See our January 19 post: “A grand finale (?) for climate program under Bush: Last 5 of 21 reports approved at 11th hour”
The completion and publication on the last working day of the Bush administration of the remaining five of 21 ”Synthesis and Assessment Products”—the centerpiece climate science reports of the US Climate Change Science Program—is on one hand, laudable, but on the other hand, raises serious questions about the lack of transparency and accountability in what must have been a frenetic process to get them finalized and approved.
Greenwire reported in its #1 story on January 29 (by subscription):
CLIMATE: In its final days, Bush admin released long-awaited studies (01/29/2009)

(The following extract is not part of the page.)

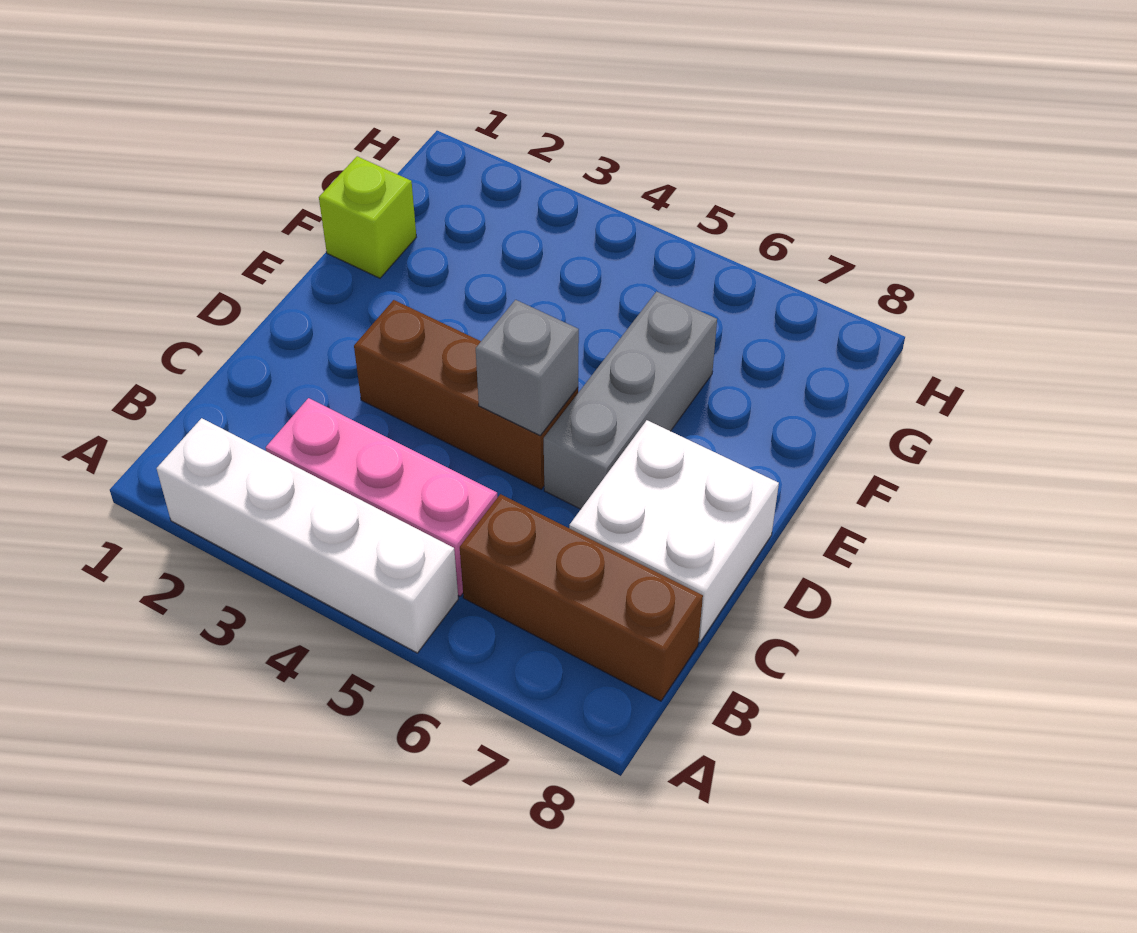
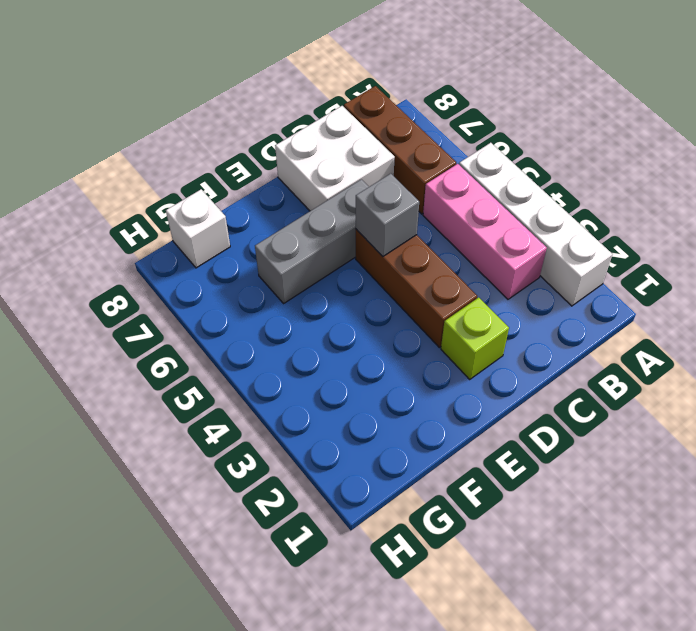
lime 1x1 brick [319,156,416,278] -> lime 1x1 brick moved to [441,297,509,379]
none -> white 1x1 brick [166,189,230,268]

Robin Bravender, E&E reporter
…The U.S. Climate Change Science Program posted the final five of 21 climate change Synthesis and Assessment Products on Jan. 16, the final business day for the Bush administration before President Barack Obama’s inauguration.
The reports cover topics including the effects of climate change on sea-level rise, in the Arctic and at high latitudes, and the thresholds of global warming in ecosystems.
Critics blasted the Bush administration for the reports’ delayed release, saying President George W. Bush’s White House deliberately tried to minimize the role the reports would play in climate policy by slowing their release and minimizing media scrutiny.
“This is the endlessly delayed process; all of these things were at least one and a half years overdue—in some cases more,” said Rick Piltz, director of the watchdog group Climate Science Watch and a former U.S. Climate Change Science Program official. “It really undermined the credibility of the federal climate change science program under the Bush administration.”